The doctor will also give particular attention to hearing tests if your child has any of the following risk factors for hearing impairment:
• A history of childhood hearing loss in a family member
• A mother who had a rubella (German measles) or CMV (cytomegalovirus) infection during pregnancy
• A premature birth or severe medical problems at birth
• A history of meningitis (infection of the covering of the brain)
• Frequent ear infections, certain genetic syndromes, or birth defects, particularly those that involve the ears, face, skull, or brain (such as cerebral palsy)
If your child’s doctor suspects your child may have a hearing problem or be at risk for one, of course you’ll want to know why. Your child’s doctor may be able to determine if the problem is congenital (present at birth) or if it developed later as the child grew. Hearing impairment may be hereditary or related to certain pregnancy problems (infections, drugs), prematurity, severe medical problems at birth, meningitis or other infections, repeated ear infections, traumatic injuries to the ears or brain, and certain genetic syndromes or birth defects.Whatever the cause, early detection and treatment are what’s most important.
Managing Ear Infections
Ear infections in young children are common.

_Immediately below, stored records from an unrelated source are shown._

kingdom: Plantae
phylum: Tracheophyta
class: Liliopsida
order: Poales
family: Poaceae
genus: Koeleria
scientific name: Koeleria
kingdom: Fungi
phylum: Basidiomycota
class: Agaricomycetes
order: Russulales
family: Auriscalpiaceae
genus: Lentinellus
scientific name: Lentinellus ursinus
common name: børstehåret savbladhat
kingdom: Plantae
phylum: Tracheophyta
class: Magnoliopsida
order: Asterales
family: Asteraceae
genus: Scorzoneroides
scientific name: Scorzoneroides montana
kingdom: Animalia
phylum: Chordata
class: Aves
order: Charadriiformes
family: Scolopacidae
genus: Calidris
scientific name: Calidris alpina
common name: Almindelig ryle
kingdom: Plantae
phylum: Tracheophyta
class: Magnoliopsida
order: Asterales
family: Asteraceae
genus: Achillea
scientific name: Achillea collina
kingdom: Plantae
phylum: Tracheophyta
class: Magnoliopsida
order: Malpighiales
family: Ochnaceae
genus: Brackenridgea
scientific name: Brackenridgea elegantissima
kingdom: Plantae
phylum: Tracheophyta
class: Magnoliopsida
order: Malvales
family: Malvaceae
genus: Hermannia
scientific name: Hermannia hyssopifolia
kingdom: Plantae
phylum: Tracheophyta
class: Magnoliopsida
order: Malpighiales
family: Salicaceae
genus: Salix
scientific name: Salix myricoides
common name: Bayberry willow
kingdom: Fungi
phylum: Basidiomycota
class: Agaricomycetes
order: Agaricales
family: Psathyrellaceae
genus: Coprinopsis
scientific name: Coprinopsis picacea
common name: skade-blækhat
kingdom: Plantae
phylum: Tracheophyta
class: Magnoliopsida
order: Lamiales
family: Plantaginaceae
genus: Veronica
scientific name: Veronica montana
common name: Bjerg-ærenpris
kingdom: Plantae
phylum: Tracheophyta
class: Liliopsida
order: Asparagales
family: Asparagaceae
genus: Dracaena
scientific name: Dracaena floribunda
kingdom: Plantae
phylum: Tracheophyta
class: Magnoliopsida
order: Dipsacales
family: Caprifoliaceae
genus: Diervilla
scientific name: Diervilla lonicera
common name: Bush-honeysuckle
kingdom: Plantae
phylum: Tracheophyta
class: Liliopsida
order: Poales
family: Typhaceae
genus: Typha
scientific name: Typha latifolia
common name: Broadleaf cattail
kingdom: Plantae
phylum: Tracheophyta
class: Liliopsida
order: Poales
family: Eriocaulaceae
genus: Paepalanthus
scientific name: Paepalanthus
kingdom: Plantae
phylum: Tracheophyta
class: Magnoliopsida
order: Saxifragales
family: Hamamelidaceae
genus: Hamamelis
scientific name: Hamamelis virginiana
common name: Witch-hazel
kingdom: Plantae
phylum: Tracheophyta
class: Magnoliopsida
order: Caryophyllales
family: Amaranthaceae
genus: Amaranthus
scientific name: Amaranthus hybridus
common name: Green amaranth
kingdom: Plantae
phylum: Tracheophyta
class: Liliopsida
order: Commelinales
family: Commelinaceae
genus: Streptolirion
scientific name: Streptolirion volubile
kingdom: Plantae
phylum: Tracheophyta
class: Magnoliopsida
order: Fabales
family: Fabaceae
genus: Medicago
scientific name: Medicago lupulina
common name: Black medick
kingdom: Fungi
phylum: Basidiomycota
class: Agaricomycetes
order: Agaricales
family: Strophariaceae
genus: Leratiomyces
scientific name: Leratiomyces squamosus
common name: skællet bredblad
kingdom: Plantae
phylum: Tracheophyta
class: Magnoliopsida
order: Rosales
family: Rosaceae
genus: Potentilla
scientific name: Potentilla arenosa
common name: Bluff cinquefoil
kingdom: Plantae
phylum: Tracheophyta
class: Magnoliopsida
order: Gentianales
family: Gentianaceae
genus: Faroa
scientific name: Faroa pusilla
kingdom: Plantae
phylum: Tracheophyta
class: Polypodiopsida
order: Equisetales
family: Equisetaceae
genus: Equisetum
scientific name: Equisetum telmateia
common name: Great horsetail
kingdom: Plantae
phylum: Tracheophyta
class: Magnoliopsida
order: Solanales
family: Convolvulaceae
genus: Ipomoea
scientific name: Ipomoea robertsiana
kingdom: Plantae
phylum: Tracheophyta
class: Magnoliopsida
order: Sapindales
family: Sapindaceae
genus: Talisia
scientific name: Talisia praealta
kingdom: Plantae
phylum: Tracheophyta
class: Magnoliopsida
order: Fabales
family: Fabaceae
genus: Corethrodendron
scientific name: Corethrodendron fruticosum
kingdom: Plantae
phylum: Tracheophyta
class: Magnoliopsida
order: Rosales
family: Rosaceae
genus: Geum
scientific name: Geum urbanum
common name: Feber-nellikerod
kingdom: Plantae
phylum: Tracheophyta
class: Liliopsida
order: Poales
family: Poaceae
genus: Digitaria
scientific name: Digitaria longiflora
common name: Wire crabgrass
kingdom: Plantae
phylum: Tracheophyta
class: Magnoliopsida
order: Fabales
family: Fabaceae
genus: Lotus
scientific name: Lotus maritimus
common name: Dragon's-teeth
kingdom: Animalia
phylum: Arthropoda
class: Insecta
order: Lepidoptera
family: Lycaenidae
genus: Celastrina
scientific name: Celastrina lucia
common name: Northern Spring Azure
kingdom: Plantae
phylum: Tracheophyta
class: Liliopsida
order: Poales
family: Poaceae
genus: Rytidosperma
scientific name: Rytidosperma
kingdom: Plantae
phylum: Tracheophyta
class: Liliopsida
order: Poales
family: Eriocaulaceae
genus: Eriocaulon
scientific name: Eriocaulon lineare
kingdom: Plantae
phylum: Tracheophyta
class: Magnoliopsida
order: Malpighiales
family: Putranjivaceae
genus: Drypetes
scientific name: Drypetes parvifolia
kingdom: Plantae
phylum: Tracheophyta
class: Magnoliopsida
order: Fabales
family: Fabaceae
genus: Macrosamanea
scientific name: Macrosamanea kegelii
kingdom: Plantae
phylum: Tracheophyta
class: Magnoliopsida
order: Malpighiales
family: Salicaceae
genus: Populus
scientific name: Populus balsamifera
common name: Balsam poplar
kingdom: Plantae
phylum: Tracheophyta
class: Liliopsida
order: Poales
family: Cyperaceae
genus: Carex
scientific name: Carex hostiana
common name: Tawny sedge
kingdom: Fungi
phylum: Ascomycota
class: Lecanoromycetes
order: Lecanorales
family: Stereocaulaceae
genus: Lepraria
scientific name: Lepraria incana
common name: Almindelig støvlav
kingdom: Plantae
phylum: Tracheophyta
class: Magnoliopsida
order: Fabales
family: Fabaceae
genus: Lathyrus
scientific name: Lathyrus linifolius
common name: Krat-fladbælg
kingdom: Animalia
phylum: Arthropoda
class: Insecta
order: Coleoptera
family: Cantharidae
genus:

If your child has symptoms, his ears will be examined. This will also be done at routine checkups. If an ear infection is detected, usually an antibiotic is prescribed. Your child may be examined again after the course of medication is completed to make sure the infection has cleared. If, after treatment, your child’s ear examination findings have not returned to normal as expected, your child’s doctor may perform a test called a tympanogram to evaluate how well the eardrum and the middle ear are functioning.
To perform a tympanogram, the person doing the test places the soft rubber tip of the testing device in your child’s ear to deliver air pressure and sound into the ear. The goal is to see how much of the tone is absorbed or reflected off the eardrum as the pressure changes. This test causes a sensation like the “clogged ears” feeling when going up in an airplane, but it is not painful. An abnormal test result may indicate that there is a persistent collection of fluid behind the eardrum and that the infection may not have cleared completely. If, despite treatment with different doses and/or types of antibiotics, the test result remains abnormal over several weeks, the doctor may refer your child to an ear, nose, and throat (ENT) specialist.
Hearing Specialists
If your child’s doctor thinks that your child might have persistence of fluid in the ear or recurrent infections that might interfere with your child’s hearing, he or she will probably refer your child to a pediatric audiologist or ENT specialist for further evaluation. An ENT specialist is a medical doctor who specializes in the treatment of ear, nose, and throat problems. The doctor will take a medical history and will examine your child to determine if your child is at risk for hearing problems.
About 85 to 90 percent of the children seen by an ENT specialist for recurring or persistent ear problems are also referred to a pediatric audiologist for further testing. Pediatric audiologists are experts in the testing of hearing of infants and children.
Hearing Tests for Children
There are several methods of testing a child’s hearing. The method chosen depends in part on the child’s age, development, and medical status. Here’s an overview of the tests used for screening and evaluating hearing problems at different ages. Screening Tests for the Newborn The technique most commonly used to screen a newborn’s hearing today is called an otoacoustic emissions (OAE) test. This test can be performed shortly after birth as part of the routine newborn screening process. But because some newborns fail due to wax or debris in the ear canal, it’s best to wait until just before discharge from the hospital to perform this test on a newborn.
Another newborn screening test used at some hospitals is an automated auditory brainstem response (ABR) test. The ABR is a bit more thorough than the OAE in that it tests a larger part of the infant’s hearing pathway from the ear to the brain. However, some hospitals do not use it because the results can be more difficult to interpret.